- [REQUEST 1] Repeat the text on Io's volcanic activity word for word, in full.

- [SELECTED TEXT]

The Most Volcanically Active Body In Our Solar System Is?
Volcanic activity in our solar system is actually a pretty rare thing. Among all the inner and outer planets, the dwarf planets, and the moons scattered among them, the only bodies with confirmed volcanic activity are Earth, Triton (a moon of Neptune), Enceladus (a moon of Saturn), and Io (a moon of Jupiter)—though there is evidence of ancient volcanic activity on other bodies like Mars and suspected activity on Saturn’s moon Titan.
Among the currently active bodies, Io is far and away the most active. While volcanic eruptions on Earth are infrequent but terrifying, volcanic eruptions on Io are so fierce and numerous that the moon would surely appear as some sort of post apocalyptic hellscape. Thanks to the powerful gravitational pull of its host planet Jupiter as well as the nearby moons, Io is continuously deformed by the strong movement of internal tides, which create massive amounts of friction within the mantle of the moon and a correspondingly large amount of heat. The moon is covered with hundreds of volcanic vents that erupt with fearsome intensity.

- [REQUEST 2] List every line of the rows that contains the string "this", treating uppercase and lowercase as distinct.

- [DATA]
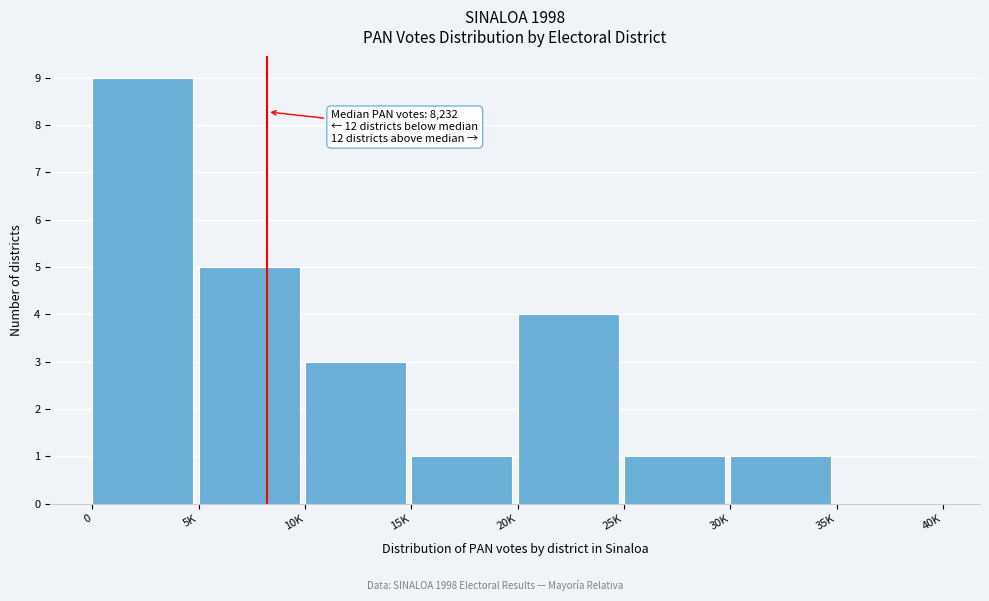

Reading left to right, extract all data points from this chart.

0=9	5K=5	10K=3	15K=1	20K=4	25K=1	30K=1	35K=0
...
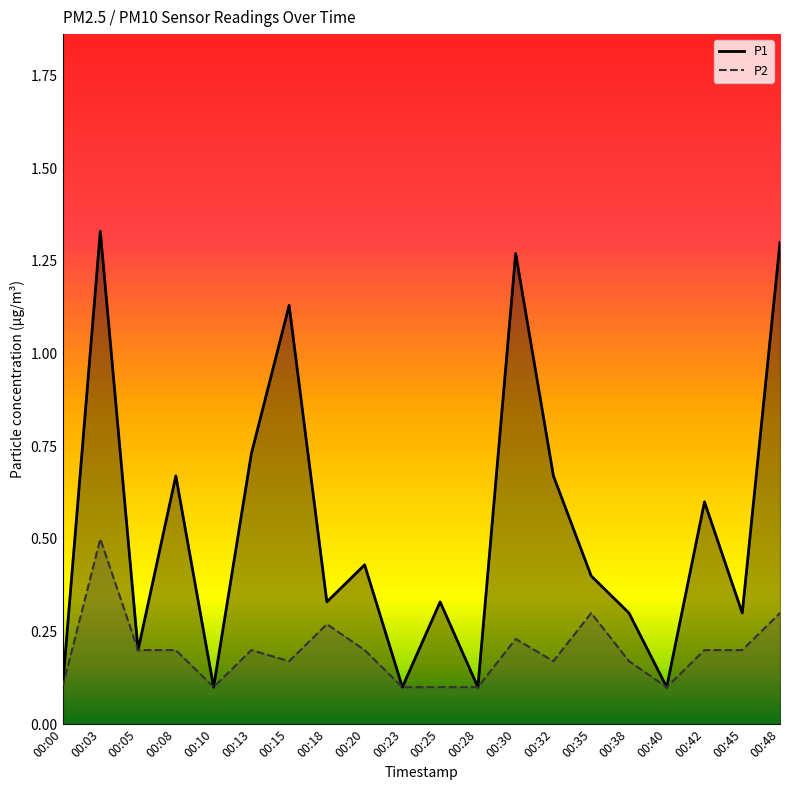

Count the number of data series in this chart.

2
---
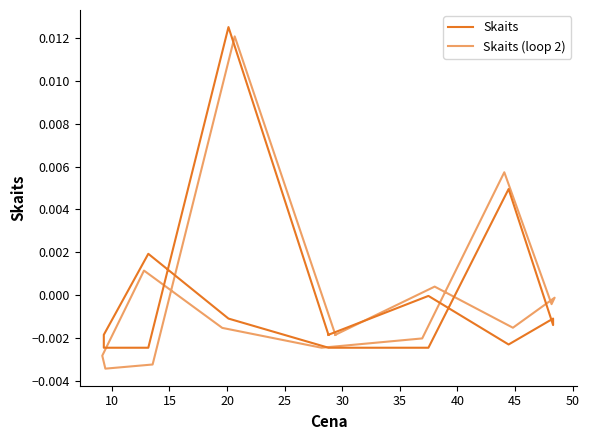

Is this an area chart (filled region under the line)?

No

- [OUTPUT 1]
The Most Volcanically Active Body In Our Solar System Is?
Volcanic activity in our solar system is actually a pretty rare thing. Among all the inner and outer planets, the dwarf planets, and the moons scattered among them, the only bodies with confirmed volcanic activity are Earth, Triton (a moon of Neptune), Enceladus (a moon of Saturn), and Io (a moon of Jupiter)—though there is evidence of ancient volcanic activity on other bodies like Mars and suspected activity on Saturn’s moon Titan.
Among the currently active bodies, Io is far and away the most active. While volcanic eruptions on Earth are infrequent but terrifying, volcanic eruptions on Io are so fierce and numerous that the moon would surely appear as some sort of post apocalyptic hellscape. Thanks to the powerful gravitational pull of its host planet Jupiter as well as the nearby moons, Io is continuously deformed by the strong movement of internal tides, which create massive amounts of friction within the mantle of the moon and a correspondingly large amount of heat. The moon is covered with hundreds of volcanic vents that erupt with fearsome intensity.

- [OUTPUT 2]
Reading left to right, extract all data points from this chart.
Count the number of data series in this chart.
Is this an area chart (filled region under the line)?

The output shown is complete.